Пришел. А… таблетки эти. Сказали бы, когда точно за ними приходить, приходил бы без напоминаний. И не надо тут нашептывать и лапками манить. Расписание трудно повесить? Черти полосатые. Всему их учить. Я и сам на часы посмотреть могу. И сходить сам. Вон часы висят… там что-то около 8-и. Интересно, утра?
…полосатые… А не полосатые есть? Должны быть. Неужели все одинаковые? Должен же подвид быть. Клетчатые, например. Или в горошек. Черти в горошек… Однако! Кому скажи, ведь никто не поверит. Даже представить сложно. А полосатые… это как попугайчики волнистые. Все видели, все знают. А где там волны? Никого не интересует….
Опять отвлекся. Надо сосредоточиться. Полосатые. Или волнистые? А… не на том… тема… тема…. Да хорош уже шептать, выпил. Ну что ты лапой своей вертишь? Не понял. ДА ГРОМЧЕ ТЫ ГОВОРИ, ГАДЕНЫШ МАЛЕНЬКИЙ! Похоже, что они не про лекарства. Сейчас опять будут мозг вправлять. Типа, если бы не они, так и не пришел бы. Чего бы мне не прийти. Знал бы когда, пришел. А как узнать? Где написано? Кто говорил? Вы говорили? Да я же не понимаю, что вы там говорите. ПОТОМУ ЧТО ШЕПТАТЬ НАДО РАЗБОРЧЕВЕЙ! Да… согласен. Что? Сами такие. О! Маму они мою вспомнили. Я ее не помню, а они вспомнили. В отместку? А я вам что про маму говорил? Да откуда я ее вообще знаю? Такая же маленькая и волосатая, надо думать, только глазки умные, а не бешеные, как у вас. И формы более округлые. И вас, дураков, понимает всегда. Да хватит уже шептать. Мы вообще от темы отошли из-за ваших таблеток. Не ваших? Да, без разницы.

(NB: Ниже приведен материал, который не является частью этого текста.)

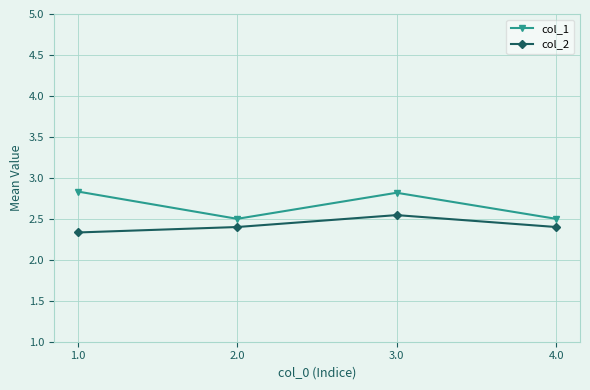

What is the maximum value shown in the chart?

2.8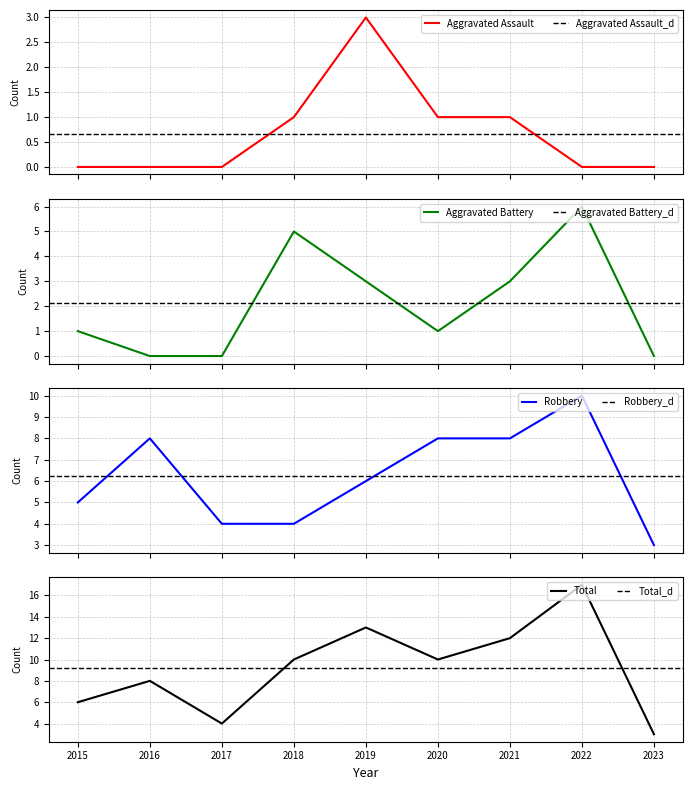

At which category does Robbery reach its first local peak?

2016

Тема сегодняшней дискуссии — влияние текущего состояния западноевропейского рынка автомобильного транспорта на спрос постсоветской автомобильной промышленности в Китае и Северной Корее. Нет? Как нет…. А какая? Влияние деятельности человека разумного на утвержденный дружулечками порядок течения бытия? А мне первая тема более…. Да понял я, понял… обсудим вторую, черти вы в горошек…
Интерлюдия минус два
Тот, кто дает нам свет, тот, кто дает нам тьму
И никогда не даст нам ответ, на простой вопрос: «Почему?»
Тот, кто дает нам жизнь, тот, кто дает нам смерть
Кто написал всех нас, как рассказ, и заклеил в белый конверт
Nautilus Pompilius «Родившийся в эту ночь»
Послушай…
Что скажешь, бредовых идей мастерица?
Моих полуночных скитаний порывистый ветер
Принес откровение: снег под луной серебрится,
Часы равнодушно молчат, и никто не ответит:
Куда исчезают мечты, зараженные страхом?
В какие цвета при рождении раскрашены души?

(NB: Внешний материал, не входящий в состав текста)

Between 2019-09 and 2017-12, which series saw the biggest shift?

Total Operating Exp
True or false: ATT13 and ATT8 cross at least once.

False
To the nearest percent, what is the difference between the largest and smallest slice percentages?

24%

О чем я забуду, едва ставши памяти прахом?
Куда ты ведешь нас, слепая блудница?
Послушай…
Мне шепчут, о дьявол, мне шепчут — тебя больше нету,
И не было раньше, а я… не всегда адекватен.
И монстры, что в белых плащах, не дают сигареты,
И травят мне душу — я сам, я свободен, я… Хватит!

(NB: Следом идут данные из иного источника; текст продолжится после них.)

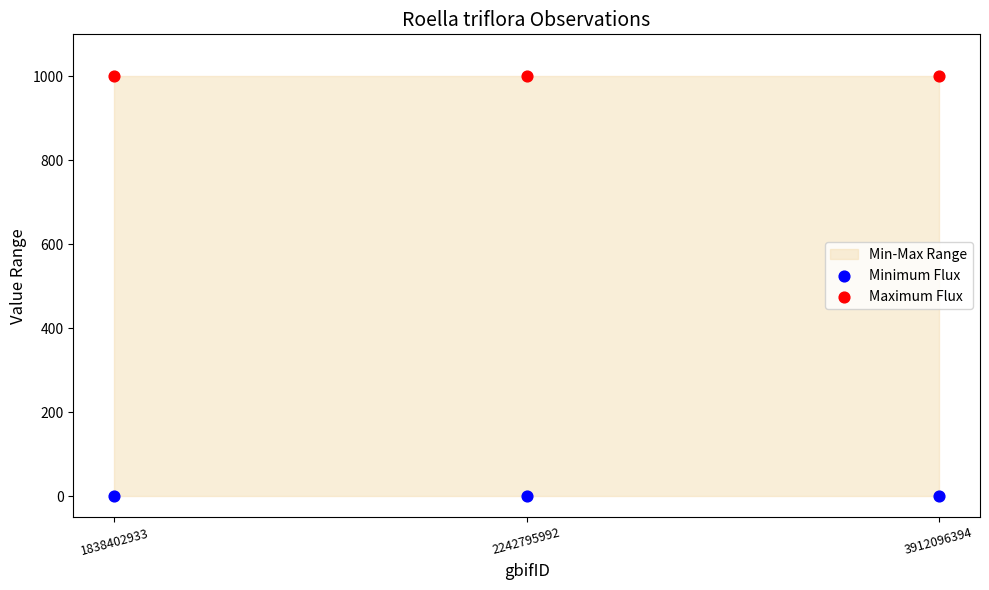

Which series reaches the minimum Y coordinate?

Minimum Flux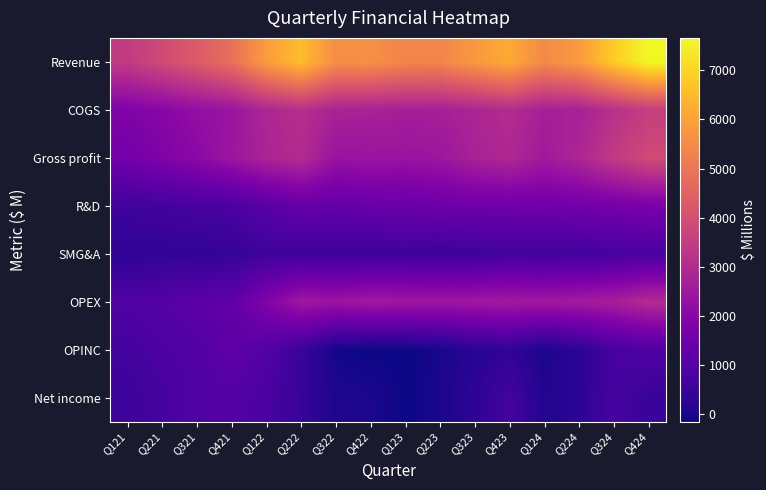

Rank the series by their maximum value, from highest to lowest.

Revenue, Gross profit, COGS, OPEX, R&D, OPINC, Net income, SMG&A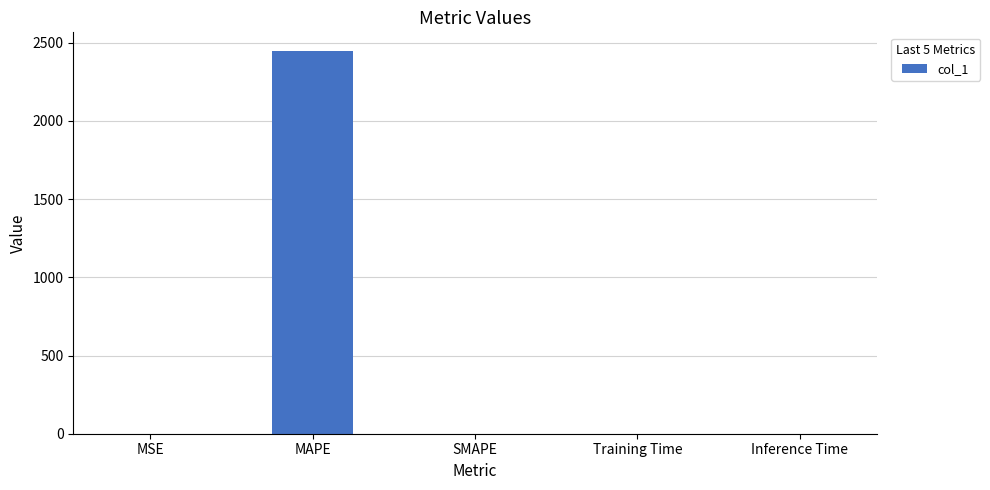

Which category has the highest value across all series?

MAPE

Застывшая жизнь — будто стрелки к восьмерке прилипли —
Висит паутиной в углах, смрадной тенью ложится.
Брести без тебя — это путь тупиковый и гиблый.
Послушай…
Что скажешь, бредовых идей мастерица?
Я знаю, что есть ты, что носишь ты платье в горошек.
Пусть черти мне шепчут, льют затхлый бальзам в мои уши.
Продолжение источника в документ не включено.